Citons le TA dont le raisonnement est intéressant et exigeant en termes de preuves :
« 13. Il est constant que la Balme-de-Sillingy a été l’un des premiers foyers épidémiques en France, dès fin février 2020. Dès lors à la date du vote, le 15 mars, de nombreux électeurs étaient soit hospitalisés, soit isolés à domicile en application des recommandations officielles, qu’ils soient effectivement contaminés par le virus ou qu’ils aient été en contact avec une personne contaminée. Or, il ne résulte pas de l’instruction, dans ce contexte local très particulier de cluster précoce, que les procurations à domicile telles que définies par les dispositions précitées du code électoral aient pu être effectivement mises en œuvre, alors que les services de la gendarmerie de la Balme-de-Sillingy étaient fermés durant cette période. Si M. H… n’apporte pas la preuve matérielle de refus d’établissement des procurations à domicile, par définition difficile à établir pour des faits survenus sur une très courte période, dans un contexte de crise sanitaire majeure, Mme K… n’en conteste pas sérieusement la réalité en se bornant, pour l’essentiel, à affirmer de manière péremptoire qu’« une telle affirmation constitue (…) une atteinte à (…) la probité [des gendarmes] ». Si elle fait en outre valoir qu’une électrice de la commune hospitalisée a pu voter par procuration, elle n’en apporte pas la preuve. Enfin et contrairement à ce qui a été soutenu à l’audience, il ne résulte pas de l’instruction que les 57 votes par procuration indiqués sur le procès-verbal des élections n’aient pas été planifiés de longue date, avant la crise sanitaire, ou que les procurations afférentes à ces votes n’aient pas été établies par des personnes bien portantes directement auprès des services compétents, selon le droit commun. M. H… est dès lors fondé à soutenir que la procédure d’établissement des procurations n’a pas respecté les dispositions précitées de l’article R. 72 du code électoral en raison de la situation sanitaire particulièrement dégradée à la Balme-de-Sillingy, dès la fin février 2020. Cette circonstance est de nature, en l’espèce, à avoir favorisé l’abstention. Il convient dès lors de rechercher, en application du principe énoncé au point 11, si le niveau d’abstention constaté à la Balme-de-Sillingy, favorisé par le contexte local épidémique tel qu’il vient d’être décrit, a été de nature à altérer la sincérité du scrutin.

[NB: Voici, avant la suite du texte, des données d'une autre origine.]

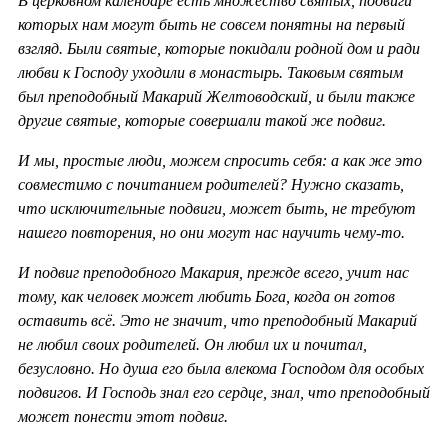
В церковном календаре есть множество святых, подвиги
которых нам могут быть не совсем понятны на первый
взгляд. Были святые, которые покидали родной дом и ради
любви к Господу уходили в монастырь. Таковым святым
был преподобный Макарий Желтоводский, и были также
другие святые, которые совершали такой же подвиг.
И мы, простые люди, можем спросить себя: а как же это
совместимо с почитанием родителей? Нужно сказать,
что исключительные подвиги, может быть, не требуют
нашего повторения, но они могут нас научить чему-то.
И подвиг преподобного Макария, прежде всего, учит нас
тому, как человек может любить Бога, когда он готов
оставить всё. Это не значит, что преподобный Макарий
не любил своих родителей. Он любил их и почитал,
безусловно. Но душа его была влекома Господом для особых
подвигов. И Господь знал его сердце, знал, что преподобный
может понести этот подвиг.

« 14. Il résulte de l’instruction que le taux d’abstention enregistré pour l’élection en litige (60,37%) a augmenté d’environ 22% par rapport aux précédentes élections municipales de 2014 (taux d’abstention à la Balme-de-Sillingy, alors, de 37,59%) et est de 5% supérieur à la moyenne nationale enregistrée pour ce scrutin. Ainsi, compte tenu de l’écart de voix de 4% séparant les listes en présence et le contexte sanitaire exceptionnel tel que décrit ci-dessus, l’irrégularité relative à la procédure d’établissement des procurations à domicile décrite au point 13 a été de nature à altérer la sincérité du scrutin. Ce motif, à lui seul, est de nature à justifier l’annulation des élections des conseillers municipaux auxquelles il a été procédé à la Balme-de-Sillingy le 15 mars 2020. »
D’où l’annulation des élections sans autre vice que celui de cette faible participation, en raison du faible écart de voix, de la chute réellement nette de la participation et des circonstances sanitaires réellement spécifiques à cette zone.